# [EXERCISE BRIEF]
Please reproduce all of the data below exactly, leaving each picture out.

---- TASK MATERIAL

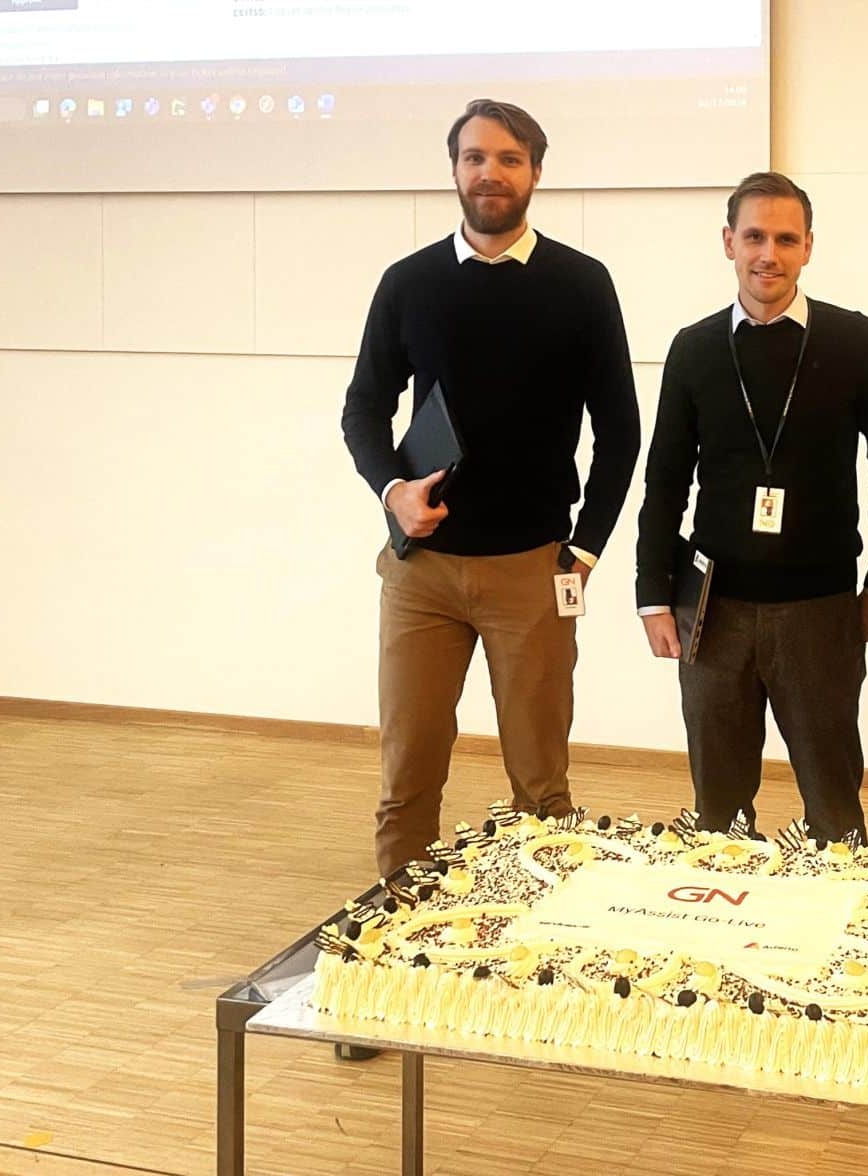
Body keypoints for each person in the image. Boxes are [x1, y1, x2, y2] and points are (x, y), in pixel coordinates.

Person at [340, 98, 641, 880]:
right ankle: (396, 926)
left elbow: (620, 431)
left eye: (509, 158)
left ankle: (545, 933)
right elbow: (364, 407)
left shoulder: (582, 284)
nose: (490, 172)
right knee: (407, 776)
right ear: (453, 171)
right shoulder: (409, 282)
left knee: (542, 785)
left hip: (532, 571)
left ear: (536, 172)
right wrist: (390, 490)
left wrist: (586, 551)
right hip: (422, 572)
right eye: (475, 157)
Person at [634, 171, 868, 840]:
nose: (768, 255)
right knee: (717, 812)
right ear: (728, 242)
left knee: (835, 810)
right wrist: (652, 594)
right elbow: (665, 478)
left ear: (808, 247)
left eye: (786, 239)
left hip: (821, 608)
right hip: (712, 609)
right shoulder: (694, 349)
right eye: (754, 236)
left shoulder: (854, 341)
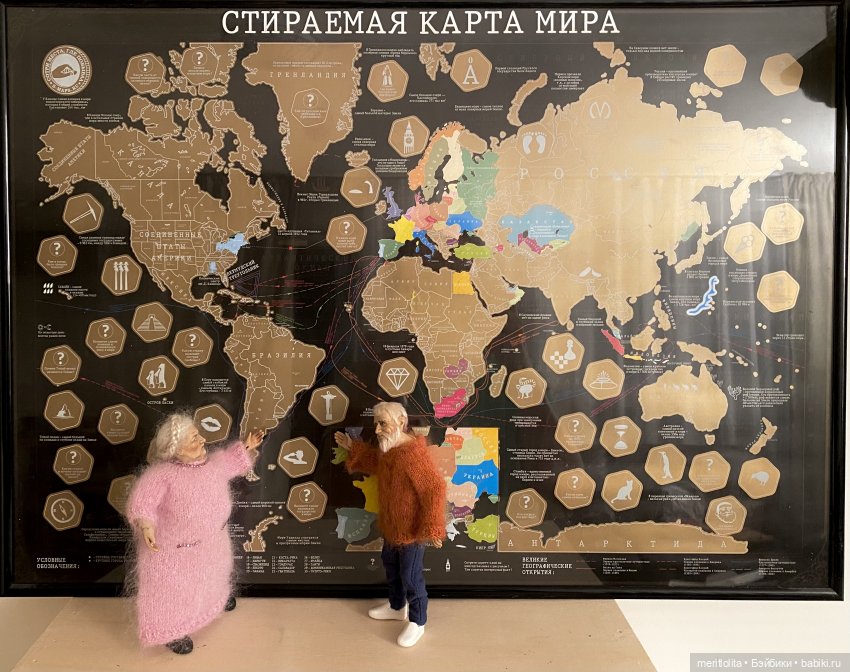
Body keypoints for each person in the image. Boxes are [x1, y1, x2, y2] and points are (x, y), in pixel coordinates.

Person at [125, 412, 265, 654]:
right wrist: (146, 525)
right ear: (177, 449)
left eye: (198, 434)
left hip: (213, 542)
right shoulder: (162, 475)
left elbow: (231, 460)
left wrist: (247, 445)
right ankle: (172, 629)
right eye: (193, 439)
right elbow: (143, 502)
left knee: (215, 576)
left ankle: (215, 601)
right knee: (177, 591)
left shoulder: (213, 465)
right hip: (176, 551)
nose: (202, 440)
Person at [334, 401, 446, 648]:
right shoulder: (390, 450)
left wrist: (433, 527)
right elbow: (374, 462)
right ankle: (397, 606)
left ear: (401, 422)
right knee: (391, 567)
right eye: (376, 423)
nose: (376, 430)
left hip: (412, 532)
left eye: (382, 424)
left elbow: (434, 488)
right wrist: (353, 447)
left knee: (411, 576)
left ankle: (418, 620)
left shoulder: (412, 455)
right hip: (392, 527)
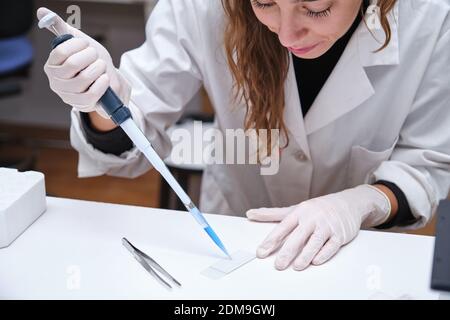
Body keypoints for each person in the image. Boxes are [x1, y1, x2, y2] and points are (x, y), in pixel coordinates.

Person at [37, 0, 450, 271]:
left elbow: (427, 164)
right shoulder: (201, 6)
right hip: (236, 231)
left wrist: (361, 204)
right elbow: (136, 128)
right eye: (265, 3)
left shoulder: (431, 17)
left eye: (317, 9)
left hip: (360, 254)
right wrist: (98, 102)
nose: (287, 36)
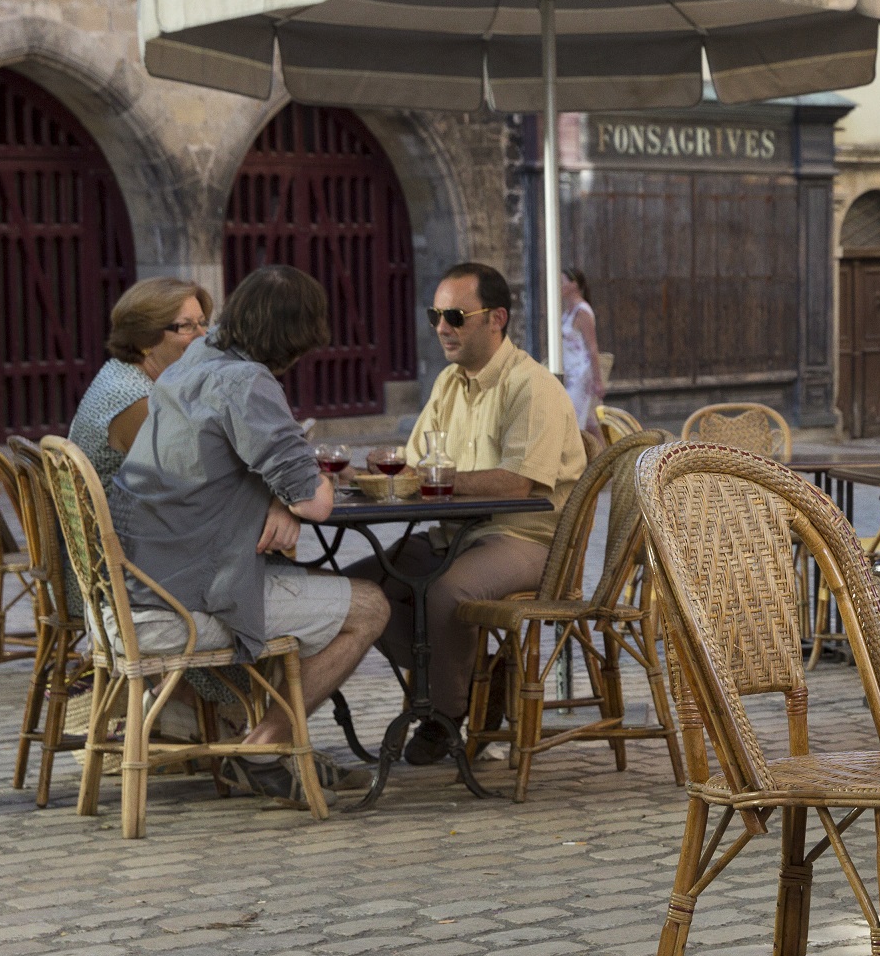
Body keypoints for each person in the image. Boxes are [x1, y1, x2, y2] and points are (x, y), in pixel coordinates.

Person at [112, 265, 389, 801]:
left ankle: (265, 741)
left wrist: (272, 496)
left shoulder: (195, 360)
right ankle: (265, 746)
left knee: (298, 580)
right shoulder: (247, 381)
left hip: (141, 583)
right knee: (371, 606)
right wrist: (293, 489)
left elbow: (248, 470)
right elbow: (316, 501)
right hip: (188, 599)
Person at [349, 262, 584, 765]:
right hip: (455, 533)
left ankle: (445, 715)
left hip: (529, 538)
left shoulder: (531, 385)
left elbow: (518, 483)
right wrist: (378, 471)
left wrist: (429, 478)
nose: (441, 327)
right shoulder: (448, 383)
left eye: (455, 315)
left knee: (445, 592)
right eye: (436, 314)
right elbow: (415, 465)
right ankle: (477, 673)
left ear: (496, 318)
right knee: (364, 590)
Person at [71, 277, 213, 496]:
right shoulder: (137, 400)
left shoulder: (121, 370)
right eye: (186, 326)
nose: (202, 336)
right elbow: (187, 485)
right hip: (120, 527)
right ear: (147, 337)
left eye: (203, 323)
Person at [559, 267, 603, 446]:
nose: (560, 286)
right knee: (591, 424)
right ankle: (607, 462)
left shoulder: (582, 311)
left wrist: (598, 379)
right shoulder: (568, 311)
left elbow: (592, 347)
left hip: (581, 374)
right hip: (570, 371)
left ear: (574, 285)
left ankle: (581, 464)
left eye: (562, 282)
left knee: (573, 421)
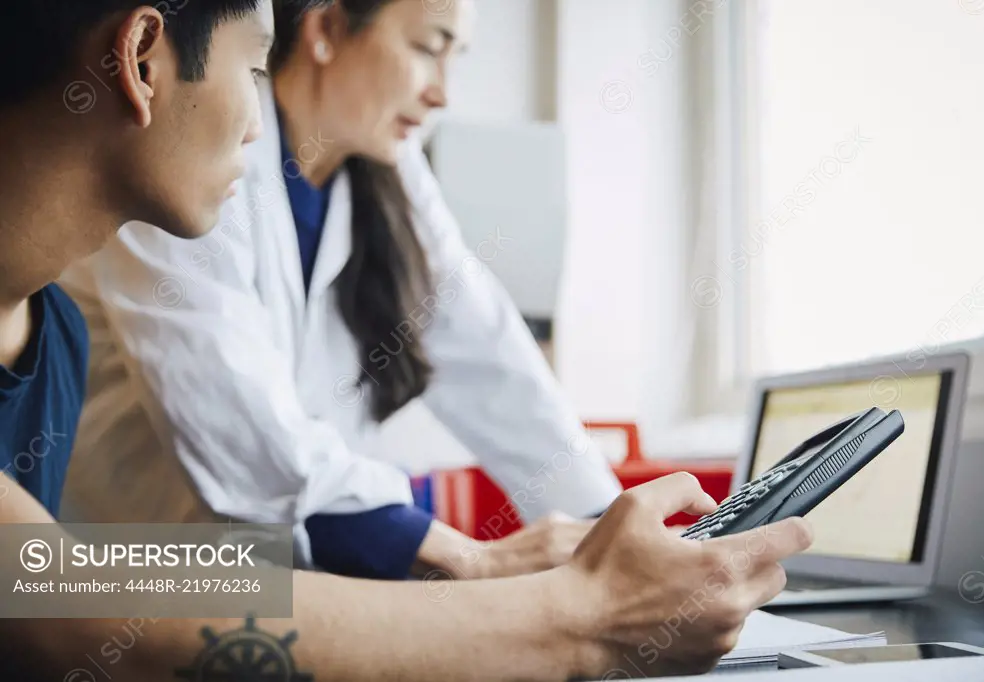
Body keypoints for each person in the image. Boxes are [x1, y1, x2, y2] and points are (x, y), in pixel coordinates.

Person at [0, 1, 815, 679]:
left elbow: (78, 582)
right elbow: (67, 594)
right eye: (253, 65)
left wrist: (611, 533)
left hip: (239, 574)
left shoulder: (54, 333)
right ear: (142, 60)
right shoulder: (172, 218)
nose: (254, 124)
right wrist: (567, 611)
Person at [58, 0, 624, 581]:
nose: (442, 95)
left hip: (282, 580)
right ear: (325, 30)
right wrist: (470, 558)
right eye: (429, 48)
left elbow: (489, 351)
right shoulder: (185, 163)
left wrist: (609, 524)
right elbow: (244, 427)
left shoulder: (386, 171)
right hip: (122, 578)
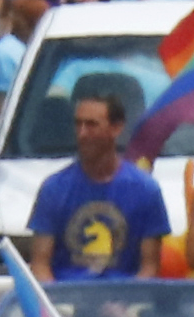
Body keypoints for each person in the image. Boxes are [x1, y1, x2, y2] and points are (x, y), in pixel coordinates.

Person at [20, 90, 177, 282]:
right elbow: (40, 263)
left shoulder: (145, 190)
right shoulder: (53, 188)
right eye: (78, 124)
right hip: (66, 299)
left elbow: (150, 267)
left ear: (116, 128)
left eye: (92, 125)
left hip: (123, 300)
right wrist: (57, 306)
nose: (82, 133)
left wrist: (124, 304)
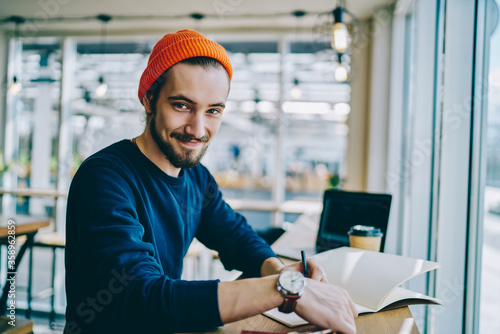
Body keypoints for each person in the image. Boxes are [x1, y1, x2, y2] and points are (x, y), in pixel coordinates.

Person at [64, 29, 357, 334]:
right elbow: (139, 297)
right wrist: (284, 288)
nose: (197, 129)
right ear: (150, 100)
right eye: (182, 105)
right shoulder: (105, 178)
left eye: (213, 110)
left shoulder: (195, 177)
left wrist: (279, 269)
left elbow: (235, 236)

--------

# [OUTPUT OF THE TASK]
Body keypoints for each person in the image. Boxes are [x1, y1, x2, y2] and points are (x, y), in pixel coordinates.

Person at [340, 98, 641, 880]:
right ankle: (396, 926)
left elbow: (620, 431)
left eye: (509, 158)
left ankle: (545, 933)
right elbow: (364, 407)
left shoulder: (582, 284)
nose: (490, 172)
right knee: (407, 776)
right ear: (453, 171)
right shoulder: (409, 282)
left knee: (542, 785)
left hip: (532, 571)
left ear: (536, 172)
right wrist: (390, 490)
left wrist: (586, 551)
right hip: (422, 572)
right eye: (475, 157)
Person at [634, 171, 868, 840]:
nose: (768, 255)
right knee: (717, 812)
right ear: (728, 242)
left knee: (835, 810)
right wrist: (652, 594)
right elbow: (665, 478)
left ear: (808, 247)
left eye: (786, 239)
left hip: (821, 608)
right hip: (712, 609)
right shoulder: (694, 349)
right eye: (754, 236)
left shoulder: (854, 341)
Body keypoints for each person in the image. Boxes are [x1, y1, x2, y2] and points are (x, y), in pixel coordinates.

Person at [125, 412, 265, 654]:
right wrist: (146, 525)
right ear: (177, 449)
left eye: (198, 434)
left hip: (213, 542)
right shoulder: (162, 475)
left elbow: (231, 460)
left wrist: (247, 445)
right ankle: (172, 629)
right eye: (193, 439)
right elbow: (143, 502)
left knee: (215, 576)
left ankle: (215, 601)
right knee: (177, 591)
left shoulder: (213, 465)
right hip: (176, 551)
nose: (202, 440)
Person at [334, 401, 446, 648]:
right shoulder: (390, 450)
left wrist: (433, 527)
right elbow: (374, 462)
right ankle: (397, 606)
left ear: (401, 422)
right knee: (391, 567)
right eye: (376, 423)
nose: (376, 430)
left hip: (412, 532)
left eye: (382, 424)
left elbow: (434, 488)
right wrist: (353, 447)
left knee: (411, 576)
left ankle: (418, 620)
left shoulder: (412, 455)
right hip: (392, 527)
Body keypoints for each person in the image. Boxes are [x1, y1, x2, y2] and points are (x, y), in pixel coordinates.

Person at [37, 0, 450, 271]:
left elbow: (427, 164)
right shoulder: (201, 6)
right hip: (236, 231)
left wrist: (361, 204)
right elbow: (136, 128)
right eye: (265, 3)
left shoulder: (431, 17)
left eye: (317, 9)
left hip: (360, 254)
right wrist: (98, 102)
nose: (287, 36)
Body keypoints for each person in the image. Boxes are [x1, y1, x2, y2] and points are (x, y), in pixel coordinates.

Person at [112, 265, 389, 801]:
left ankle: (265, 741)
left wrist: (272, 496)
left shoulder: (195, 360)
right ankle: (265, 746)
left knee: (298, 580)
right shoulder: (247, 381)
left hip: (141, 583)
right knee: (371, 606)
right wrist: (293, 489)
left elbow: (248, 470)
right elbow: (316, 501)
right hip: (188, 599)
Person at [349, 262, 584, 765]:
right hip: (455, 533)
left ankle: (445, 715)
left hip: (529, 538)
left shoulder: (531, 385)
left elbow: (518, 483)
right wrist: (378, 471)
left wrist: (429, 478)
nose: (441, 327)
right shoulder: (448, 383)
left eye: (455, 315)
left knee: (445, 592)
right eye: (436, 314)
right elbow: (415, 465)
right ankle: (477, 673)
left ear: (496, 318)
right knee: (364, 590)
Person at [71, 277, 213, 496]:
right shoulder: (137, 400)
left shoulder: (121, 370)
right eye: (186, 326)
nose: (202, 336)
right elbow: (187, 485)
right hip: (120, 527)
right ear: (147, 337)
left eye: (203, 323)
Person at [559, 267, 603, 446]:
nose: (560, 286)
right knee: (591, 424)
right ankle: (607, 462)
left shoulder: (582, 311)
left wrist: (598, 379)
right shoulder: (568, 311)
left elbow: (592, 347)
left hip: (581, 374)
right hip: (570, 371)
left ear: (574, 285)
left ankle: (581, 464)
left eye: (562, 282)
left knee: (573, 421)
Body keypoints for each person in the image. Boxes are [x1, y1, x2, y2] and points are (x, y), in pixel coordinates.

Person at [0, 1, 815, 679]:
left elbow: (78, 582)
right elbow: (67, 594)
right eye: (253, 65)
left wrist: (611, 533)
left hip: (239, 574)
left shoulder: (54, 333)
right ear: (142, 60)
right shoulder: (172, 218)
nose: (254, 124)
right wrist: (567, 611)
Person at [58, 0, 624, 581]:
nose: (442, 95)
left hip: (282, 580)
right ear: (325, 30)
right wrist: (470, 558)
right eye: (429, 48)
left elbow: (489, 351)
right shoulder: (185, 163)
left wrist: (609, 524)
right elbow: (244, 427)
left shoulder: (386, 171)
right hip: (122, 578)
Body keypoints for each person in the image. Boxes are [x1, y1, x2, y2] and points are (x, y), in pixel coordinates.

Person at [20, 90, 177, 282]:
right elbow: (40, 263)
left shoulder: (145, 190)
right shoulder: (53, 188)
right eye: (78, 124)
right hip: (66, 299)
left elbow: (150, 267)
left ear: (116, 128)
left eye: (92, 125)
left hip: (123, 300)
right wrist: (57, 306)
nose: (82, 133)
left wrist: (124, 304)
Body keypoints for each person in the image. Boxes are [x1, y1, x2, y2] and points are (x, y), in pixel coordinates.

Person at [64, 29, 357, 334]:
right elbow: (139, 297)
right wrist: (284, 288)
nose: (197, 129)
right ear: (150, 100)
right eye: (182, 105)
right shoulder: (105, 178)
left eye: (213, 110)
left shoulder: (195, 177)
left wrist: (279, 269)
left elbow: (235, 236)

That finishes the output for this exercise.